• EXERCISE A
Reproduce the records word for word, starting at their first line and ending at the line that contains "following basic data". Omit the pictures from your reply.

• SOURCE TEXT
Package 'datrProfile'

Title: Column Profile for Tables and Datasets
Description: Profiles datasets (collecting statistics and informative summaries about that data) on data frames and 'ODBC' tables: maximum, minimum, mean, standard deviation, nulls, distinct values, data patterns, data/format frequencies.
Authors: Arnaldo Vitaliano [aut, cre]
Maintainer: Arnaldo Vitaliano <[email protected]>
License: GPL-3 | file LICENSE
Version: 0.1.0
Built: 2025-01-27 03:40:04 UTC
Source: https://github.com/avitaliano/datrprofile

Help Index


buildQueryColumnFrequency

Description

buildQueryColumnFrequency

Usage

buildQueryColumnFrequency(conn.info, ...)

Arguments

conn.info

Connection info created with prepareConnection

...

Other parameters

Value

query column, count(*) from table


buildQueryColumnMetadata

Description

buildQueryColumnMetadata

Usage

buildQueryColumnMetadata(conn.info, ...)

Arguments

conn.info

Connection info created with prepareConnection

...

Other params

Value

query columns' metadata


buildQueryColumnStats

Description

buildQueryColumnStats

Usage

buildQueryColumnStats(conn.info, ...)

• INPUT DATA

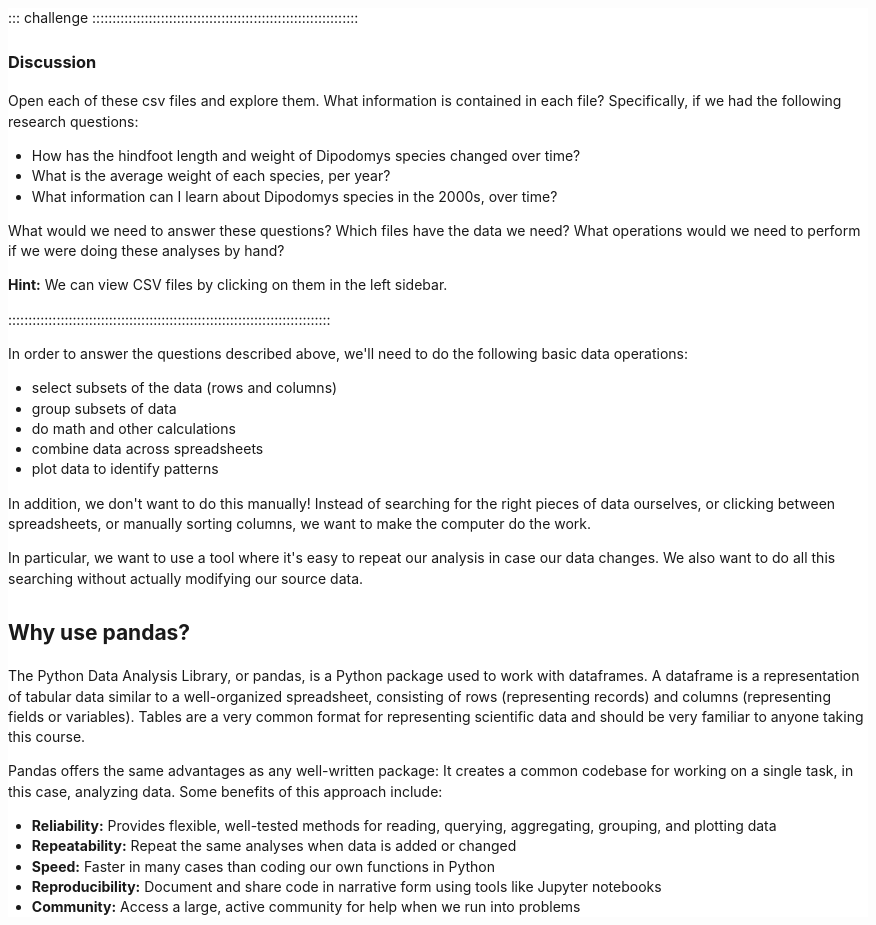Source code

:::: challenge ::::::::::::::::::::::::::::::::::::::::::::::::::::::::::::::::::

### Discussion

Open each of these csv files and explore them. What information is
contained in each file? Specifically, if we had the following research
questions:

-   How has the hindfoot length and weight of Dipodomys species changed
    over time?
-   What is the average weight of each species, per year?
-   What information can I learn about Dipodomys species in the 2000s,
    over time?

What would we need to answer these questions? Which files have the data
we need? What operations would we need to perform if we were doing these
analyses by hand?

**Hint:** We can view CSV files by clicking on them in the left sidebar.

::::::::::::::::::::::::::::::::::::::::::::::::::::::::::::::::::::::::::::::::

In order to answer the questions described above, we'll need to do the
following basic data operations:

-   select subsets of the data (rows and columns)
-   group subsets of data
-   do math and other calculations
-   combine data across spreadsheets
-   plot data to identify patterns

In addition, we don't want to do this manually! Instead of searching for
the right pieces of data ourselves, or clicking between spreadsheets, or
manually sorting columns, we want to make the computer do the work.

In particular, we want to use a tool where it's easy to repeat our
analysis in case our data changes. We also want to do all this searching
without actually modifying our source data.

## Why use pandas?

The Python Data Analysis Library, or pandas, is a Python package used to
work with dataframes. A dataframe is a representation of tabular data
similar to a well-organized spreadsheet, consisting of rows
(representing records) and columns (representing fields or variables).
Tables are a very common format for representing scientific data and
should be very familiar to anyone taking this course.

Pandas offers the same advantages as any well-written package: It
creates a common codebase for working on a single task, in this case,
analyzing data. Some benefits of this approach include:

-   **Reliability:** Provides flexible, well-tested methods for reading,
    querying, aggregating, grouping, and plotting data
-   **Repeatability:** Repeat the same analyses when data is added or
    changed
-   **Speed:** Faster in many cases than coding our own functions in
    Python
-   **Reproducibility:** Document and share code in narrative form using
    tools like Jupyter notebooks
-   **Community:** Access a large, active community for help when we run
    into problems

• EXERCISE B
Which items does the datrProfile package page name as things its profiles cover for data frames and ODBC tables? List every one.

• REPLY A
Source code

:::: challenge ::::::::::::::::::::::::::::::::::::::::::::::::::::::::::::::::::

### Discussion

Open each of these csv files and explore them. What information is
contained in each file? Specifically, if we had the following research
questions:

-   How has the hindfoot length and weight of Dipodomys species changed
    over time?
-   What is the average weight of each species, per year?
-   What information can I learn about Dipodomys species in the 2000s,
    over time?

What would we need to answer these questions? Which files have the data
we need? What operations would we need to perform if we were doing these
analyses by hand?

**Hint:** We can view CSV files by clicking on them in the left sidebar.

::::::::::::::::::::::::::::::::::::::::::::::::::::::::::::::::::::::::::::::::

In order to answer the questions described above, we'll need to do the
following basic data operations:

• REPLY B
- maximum
- minimum
- mean
- standard deviation
- nulls
- distinct values
- data patterns
- data/format frequencies